Instruction -> All of the lines below should be copied word for word.

-----

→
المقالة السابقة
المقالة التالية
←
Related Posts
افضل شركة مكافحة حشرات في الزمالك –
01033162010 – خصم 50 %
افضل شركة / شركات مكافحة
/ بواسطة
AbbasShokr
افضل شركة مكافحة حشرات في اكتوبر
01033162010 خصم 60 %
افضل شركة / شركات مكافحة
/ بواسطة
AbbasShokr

-----

Response ->
→
المقالة السابقة
المقالة التالية
←
Related Posts
افضل شركة مكافحة حشرات في الزمالك –
01033162010 – خصم 50 %
افضل شركة / شركات مكافحة
/ بواسطة
AbbasShokr
افضل شركة مكافحة حشرات في اكتوبر
01033162010 خصم 60 %
افضل شركة / شركات مكافحة
/ بواسطة
AbbasShokr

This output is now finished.